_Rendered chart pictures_
--- START ---
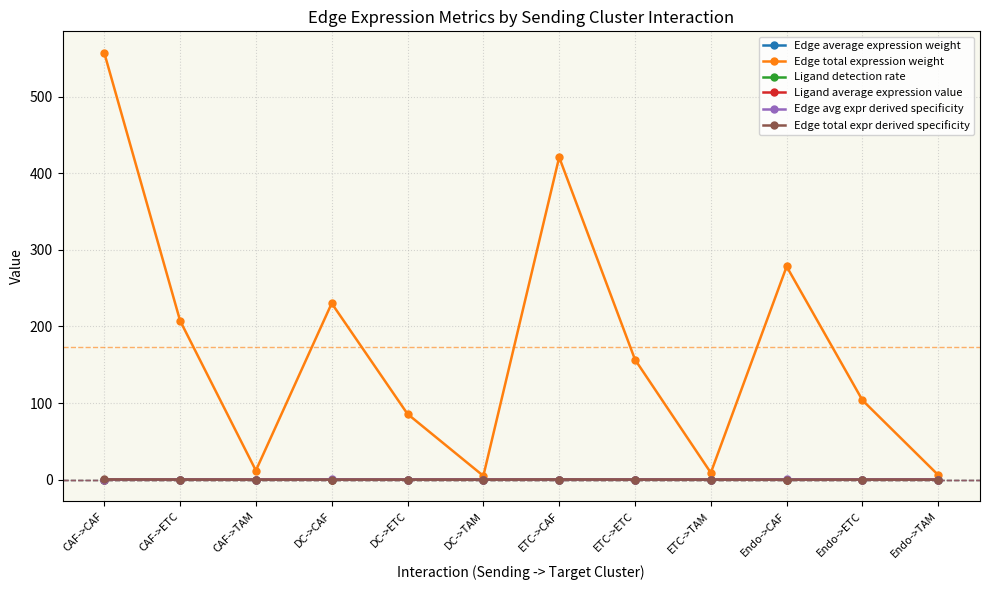

How many interior local peaks does the Edge total expression weight series have?

3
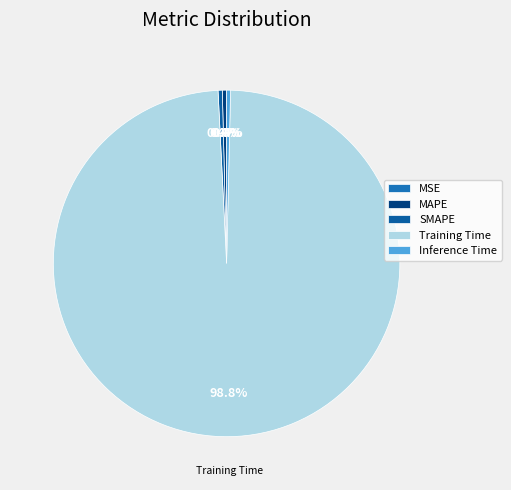

How many slices are in this pie chart?

5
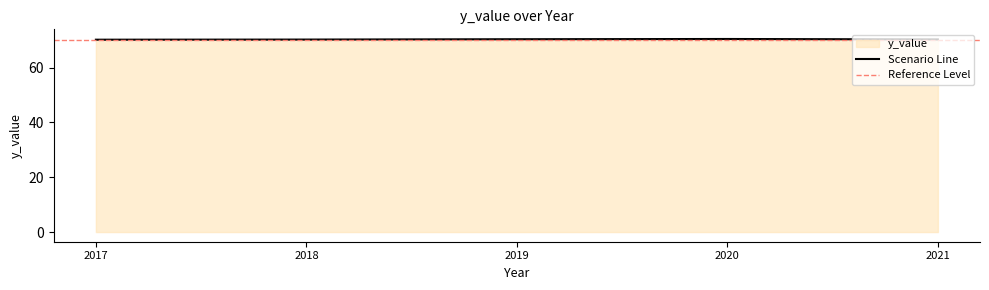

The chart shows a value of 45.8 at 2020. True or false?

False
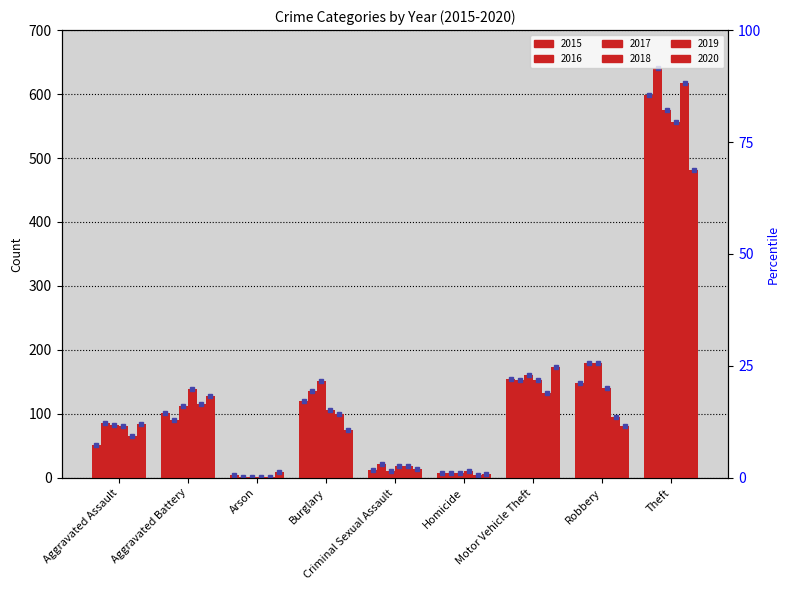

Which has a higher value, Burglary or Theft?

Theft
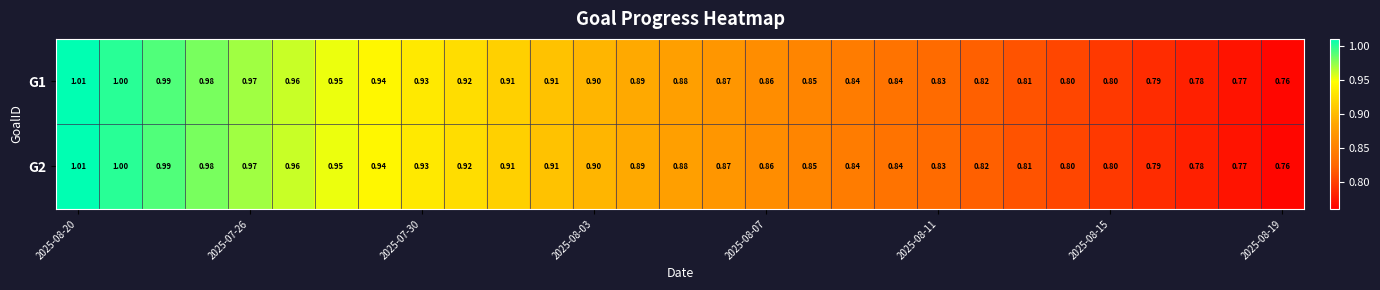

What is the smallest value displayed?

0.8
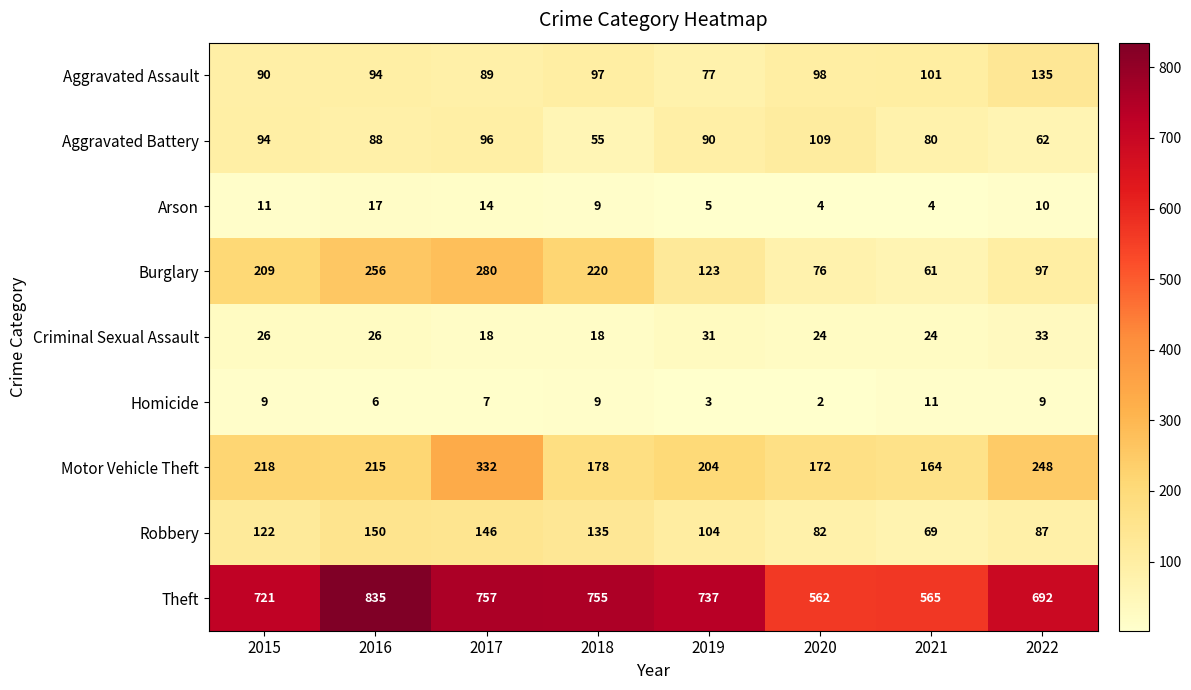

True or false: Criminal Sexual Assault has a value of 6 at 2017.

False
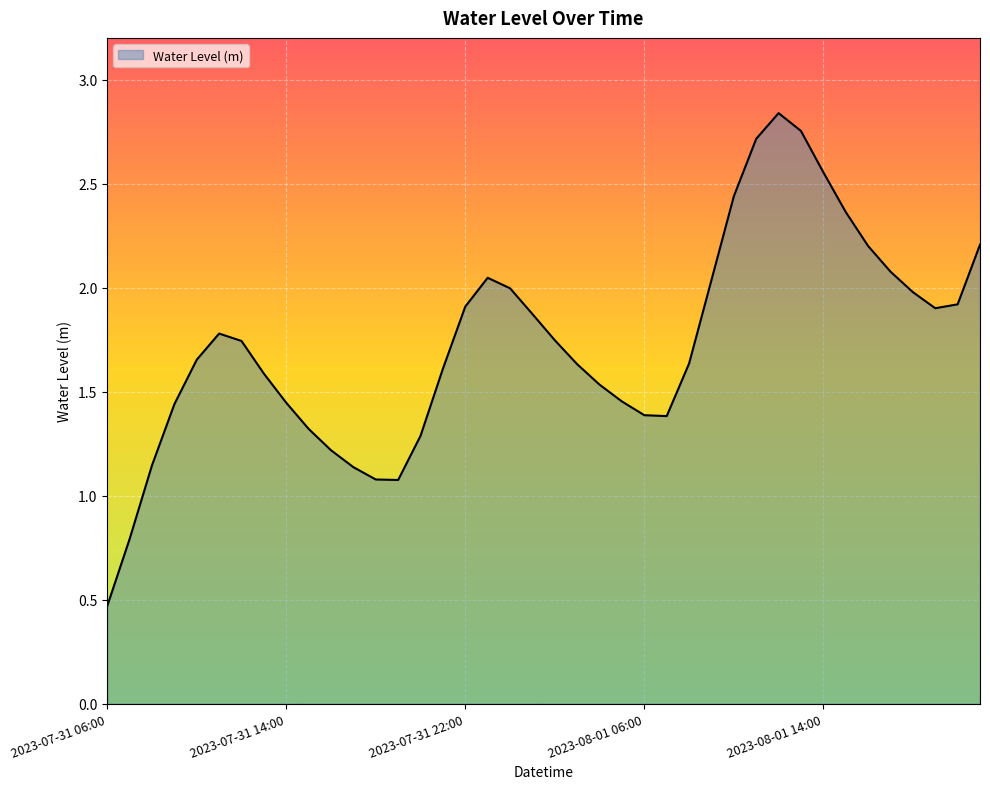

What is the minimum value shown in the chart?

0.5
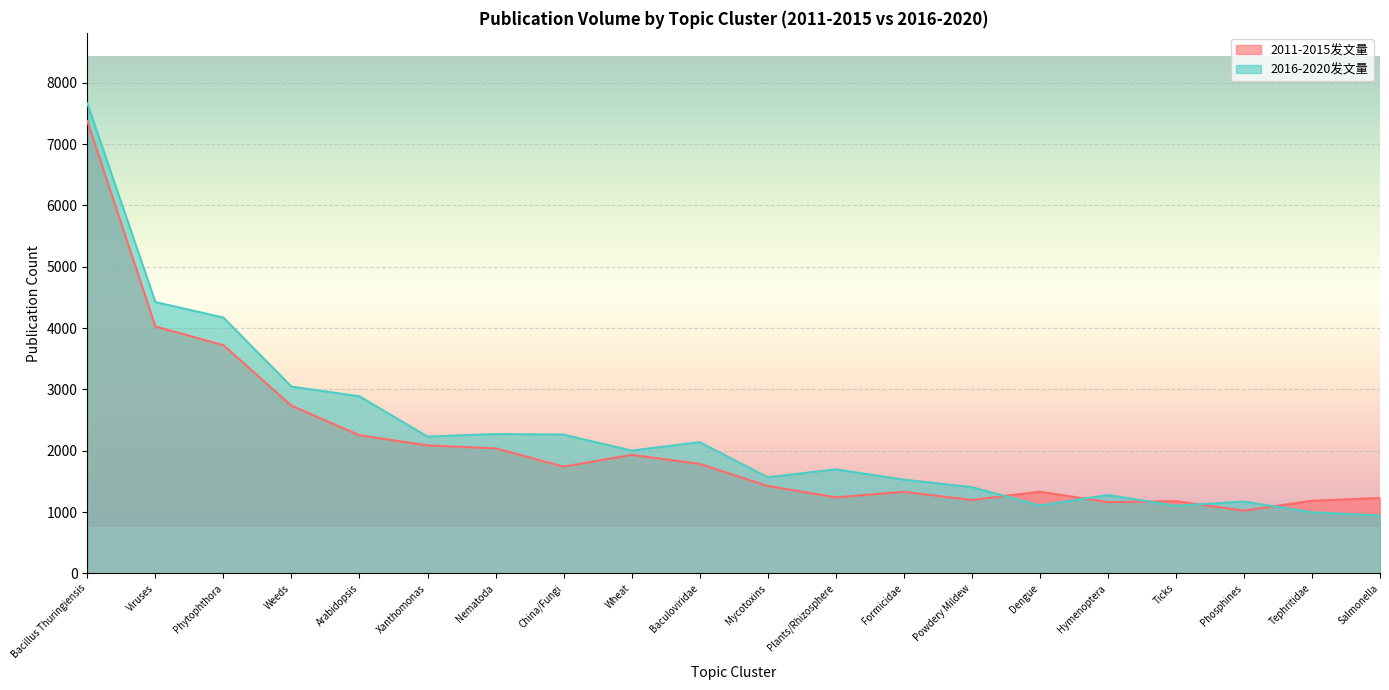

How many data points in 2016-2020发文量 are less than 2002?

10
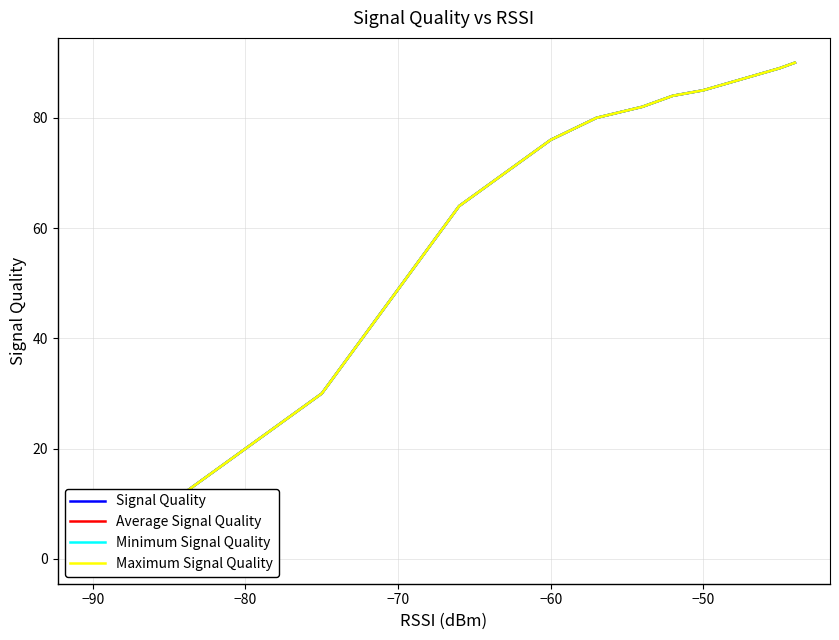

How many data points does each series have?

19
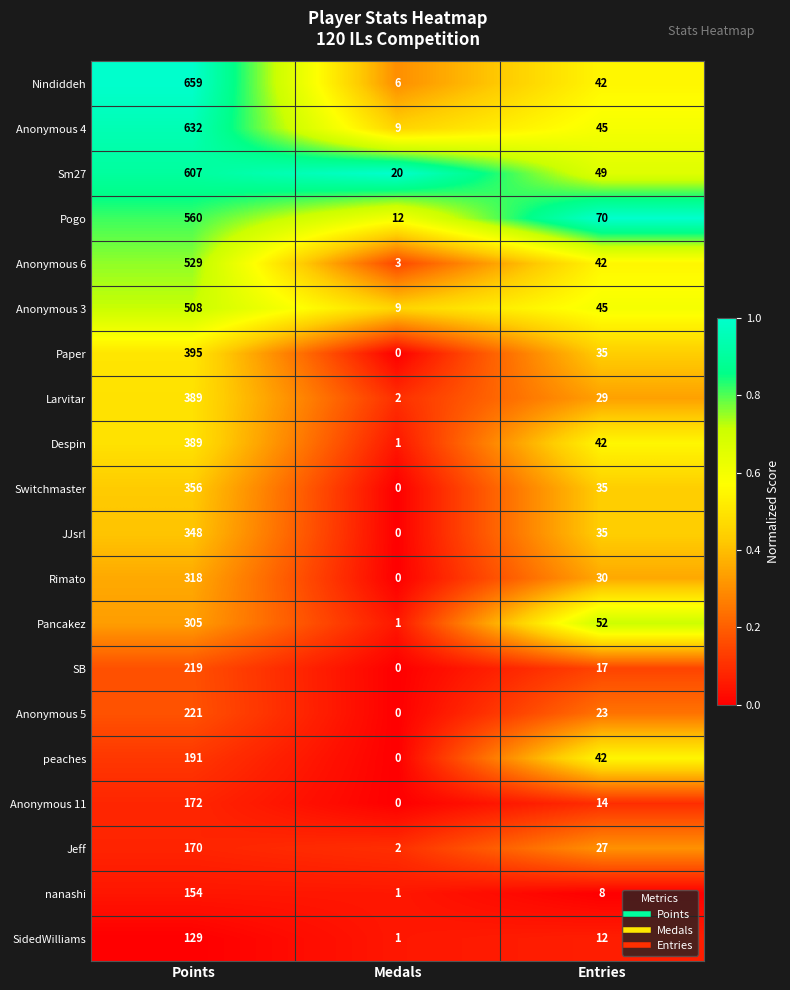

Which series has the widest spread of values?

Nindiddeh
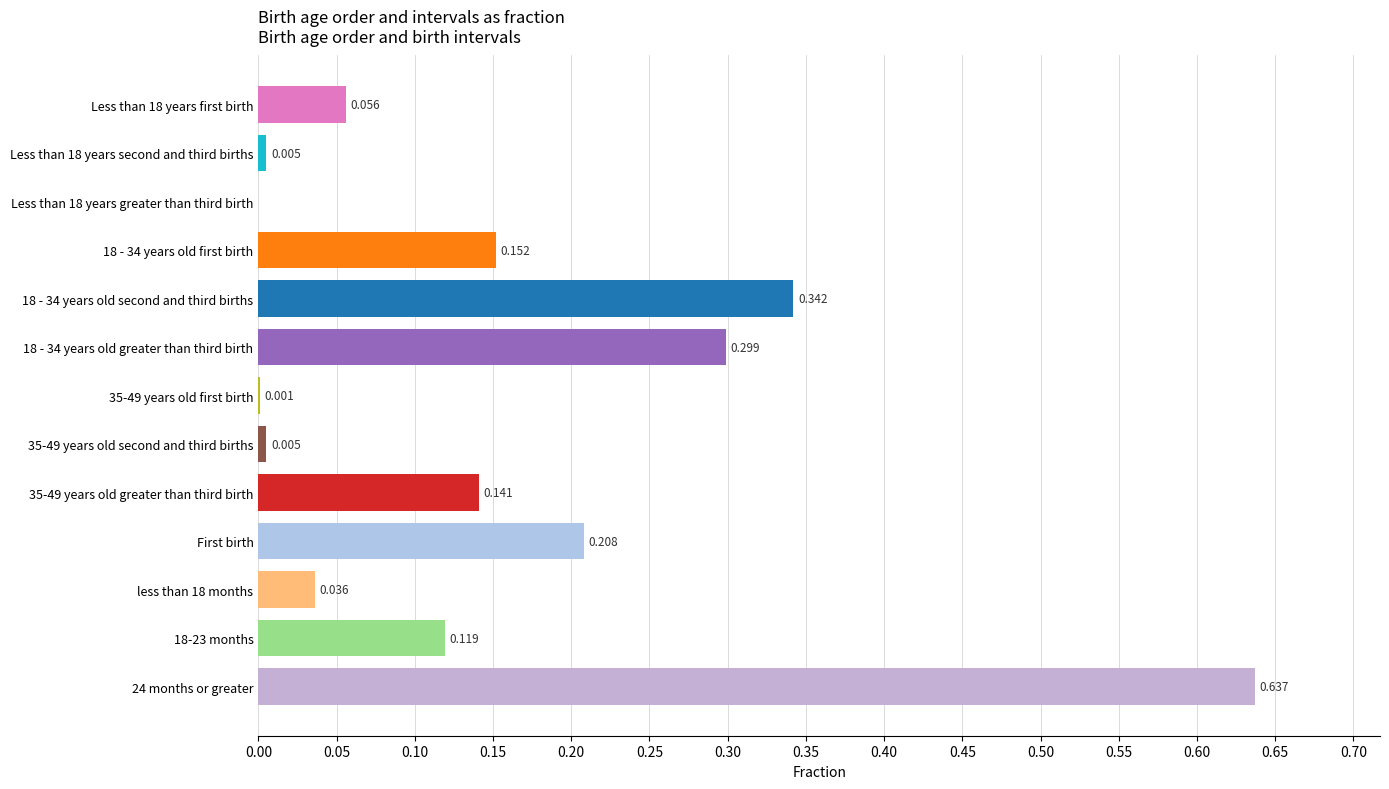

How many values exceed 0?

12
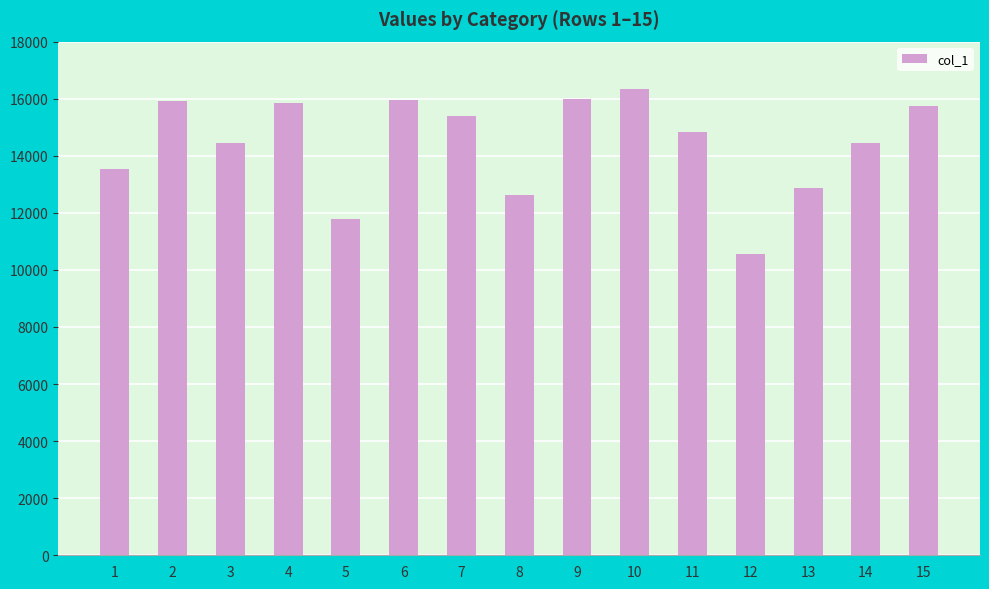

Which category has the highest value across all series?

10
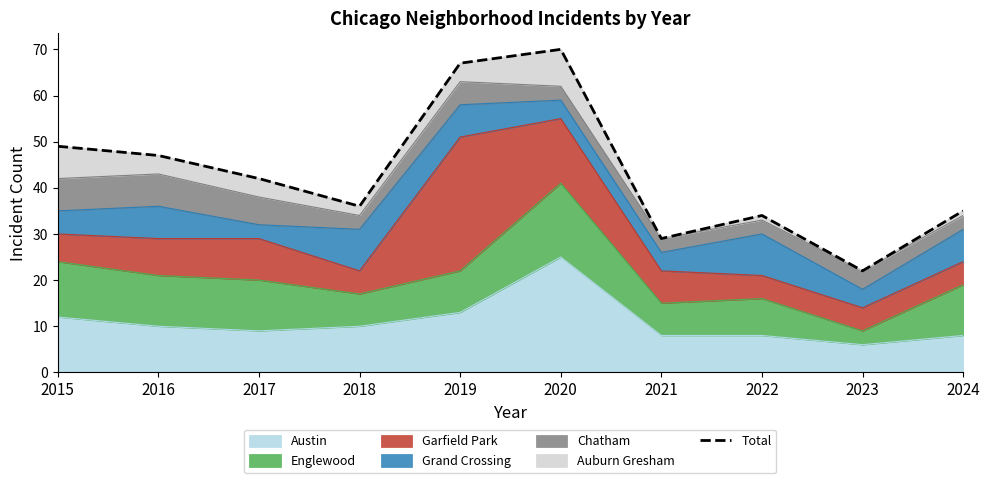

Is it true that the value at 2021 is 29?

True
--- END ---
_WHAT IS EXPECTED_
Pull out every line from the items above that contains the word "series". Case matters.

_TASK OUTPUT_
How many interior local peaks does the Edge total expression weight series have?
How many data points does each series have?
Which series has the widest spread of values?
Which category has the highest value across all series?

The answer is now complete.